僕による、僕のためだけの救済。どうだ?聖人とはかけ離れた傲慢さだろ?

 

『…………』

 

…………

 

『……ふ、ふは、ふはははははは!斯様な世にも、未だに貴様のような阿呆が残っていたか!』

 

『佳い、実に佳い啖呵だったぞ!…なればこそ、貴様は生きる他にあるまい』

 

『故に、余を受け入れよ』

 

『今より余が貴様の核と化し、汝の救済、その胎動を与える』

 

 

【故に、余の名を讃えよ!!】

 

 

❐❏❐❏❐❏

先程の建物から少し離れたとあるビルの屋上。ボロ切れの男が、目を細めながら弓に手をかける。

 

「…おい、マスター。あの坊主は誰も連れずに1人でここまでノコノコ歩いてきた。

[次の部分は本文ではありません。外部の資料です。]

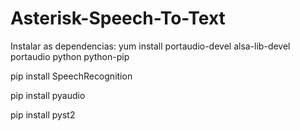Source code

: # Asterisk-Speech-To-Text

Instalar as dependencias:
yum install portaudio-devel alsa-lib-devel portaudio python python-pip


pip install SpeechRecognition

pip install pyaudio

pip install pyst2

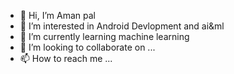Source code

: - 👋 Hi, I’m Aman pal
- 👀 I’m interested in Android Devlopment and ai&ml
- 🌱 I’m currently learning machine learning
- 💞️ I’m looking to collaborate on ...
- 📫 How to reach me ...


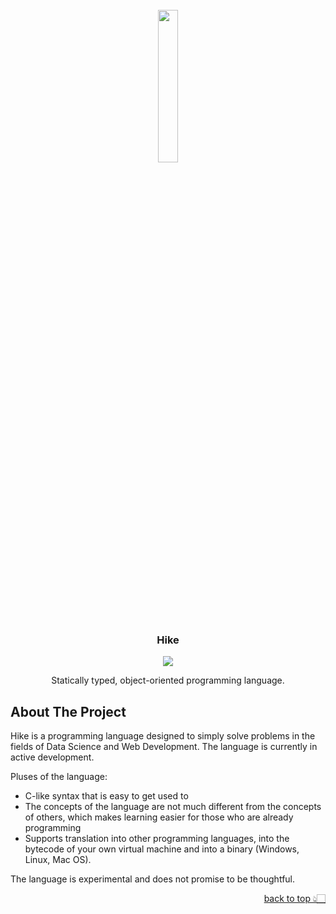 <div id="top"></div>

<br />
<div align="center">
  <img width="25%" src="../hidge-icon.png"></img>

  <h3 align="center">Hike</h3>
  

![](https://img.shields.io/badge/-Powered%20by%20Quantumatic-6567a5?style=for-the-badge&logo=&logoColor=white)
  <p align="center">
    Statically typed, object-oriented programming language.
  </p>
</div>

<!-- ABOUT THE PROJECT -->
## About The Project

Hike is a programming language designed to simply solve problems in the fields of Data Science and Web Development. The language is currently in active development.

Pluses of the language:

- C-like syntax that is easy to get used to
- The concepts of the language are not much different from the concepts of others, which makes learning easier for those who are already programming
- Supports translation into other programming languages, into the bytecode of your own virtual machine and into a binary (Windows, Linux, Mac OS).

 The language is experimental and does not promise to be thoughtful.

<p align="right"><a href="#top">back to top 👆🏻</a></p>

そうだよな?」

 

『あぁ、そうだ。何か問題でも起きたか?』

 

「なら、あれは何だ(・・・・・)。これだけ離れてもこの圧力、とてもだが並の英霊たぁ思えねぇぞ」

 

天高く、黒々とした(のろ)いとも呼べる魔力の渦が突き上がる。

 

『な…が起き…るか……が、一…撤退し…、ア…ー。おま…が言…ならそ……険とい…と…』

 

「何だ、どうしたマスター!おい!おい!!…畜生、こちとら令呪で繋がってんだぞ、こんな事あるかよ、」

 

と、そこまで口にして、ボロ切れの男は口を止めた。視線を上げ、そこにいたのは。

 

「未だ残っていたか。良かろう、今宵は余の初陣だ。盛大な救済の礎に、貴様の魂を焚べてやろう」

 

「余を讃えよ。余の偉業を讃えよ。余の悲劇を讃えよ。余の栄誉を讃えよ。余の救済を讃えよ。

讃えよ。讃えよ。讃えよ。讃えよ。讃えよ。讃えよ。讃えよ。讃えよ。讃えよ。讃えよ。讃えよ。